TERMS OF SERVICE

Article 1 - Definitions

House of Glit, located in Rotterdam, Chamber of Commerce number 85924601, is referred to as the seller in these general terms and conditions.

The seller's counterparty is referred to as the buyer in these general terms and conditions.

Parties refer to the seller and buyer together.

The agreement refers to the purchase agreement between the parties.

Article 2 - Applicability of General Terms and Conditions

These conditions apply to all quotes, offers, agreements, and deliveries of services or goods by or on behalf of the seller.

Deviating from these conditions is only possible if expressly agreed in writing by the parties.

Article 3 - Payment

The full purchase price is always paid immediately in the webshop. In some cases, a deposit is expected for reservations. In that case, the buyer receives proof of the reservation and the prepayment.

If the buyer does not pay on time, they are in default. If the buyer remains in default, the seller is entitled to suspend obligations until the buyer has met their payment obligation.

If the buyer remains in default, the seller will proceed to collection. The costs related to that collection are borne by the buyer. These collection costs are calculated according to the Decree on compensation for extrajudicial collection costs.

In the event of liquidation, bankruptcy, seizure, or suspension of payment of the buyer, the seller's claims on the buyer are immediately due and payable.

If the buyer refuses to cooperate with the execution of the order by the seller, he is still obliged to pay the agreed price to the seller.

Article 4 - Offers, Quotes, and Price

Offers are non-binding, unless a term of acceptance is stated in the offer. If the offer is not accepted within the specified term, the offer expires.

Delivery times in quotes are indicative and do not give the buyer the right to dissolution or compensation if exceeded, unless expressly agreed otherwise in writing by the parties.

Offers and quotes do not automatically apply to repeat orders. This must be expressly agreed in writing by the parties.

The price mentioned in offers, quotes, and invoices consists of the purchase price including the due VAT and any other government levies.

Article 5 - Right of Withdrawal

The consumer has the right to dissolve the agreement without reason within 14 days after receiving the order (right of withdrawal). The term starts from the moment the (entire) order is received by the consumer.

There is no right of withdrawal when the products have been custom-made according to the consumer's specifications or have a short shelf life.

The consumer may use a withdrawal form provided by the seller. The seller is obliged to make this available immediately after the buyer's request.

(Dataset entries)
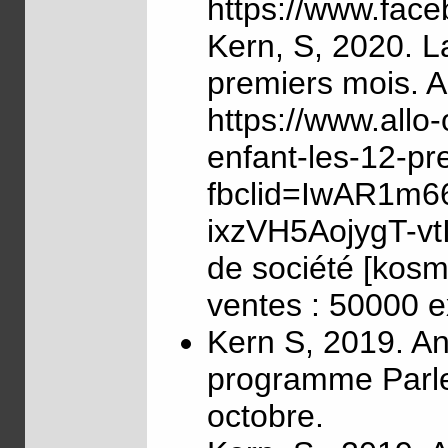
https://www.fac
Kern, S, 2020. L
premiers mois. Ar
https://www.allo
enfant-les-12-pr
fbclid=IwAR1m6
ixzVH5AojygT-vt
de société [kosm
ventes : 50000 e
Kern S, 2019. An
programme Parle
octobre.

■ WORK TASK A
In the terms of service, why does a missed delivery time from a quote not let the buyer dissolve the agreement or claim compensation?
■ WORK TASK B
Continue the terms of service from the end of its final article.

■ WRITTEN ANSWER A
The delivery times given in quotes are only indicative. The buyer gains a right to dissolution or compensation only if the parties have expressly agreed otherwise in writing.

■ WRITTEN ANSWER B
During the reflection period, the consumer will handle the product and packaging with care. He will only unpack or use the product to the extent necessary to judge whether he wishes to keep the product. If he uses his right of withdrawal, he will return the unused and undamaged product with all supplied accessories and, if reasonably possible, in the original shipping packaging to the seller, according to the reasonable and clear instructions provided by the seller.

Article 6 - Modification of the Agreement

If it appears during the execution of the agreement that it is necessary to modify or supplement the work to be performed for its proper execution, parties will adjust the agreement accordingly in a timely manner and in mutual consultation.

If parties agree that the agreement is modified or supplemented, this may affect the completion time. The seller will inform the buyer of this as soon as possible.

If the modification or addition to the agreement has financial and/or qualitative consequences, the seller will inform the buyer about this in advance in writing.

If a fixed price has been agreed upon, the seller will indicate to what extent the modification or addition to the agreement results in an overrun of this price.

Contrary to the provision in the third paragraph of this article, the seller cannot charge additional costs if the modification or addition is the result of circumstances that can be attributed to him.

Article 7 - Delivery and Transfer of Risk

As soon as the purchased goods are received by the buyer, the risk transfers from the seller to the buyer.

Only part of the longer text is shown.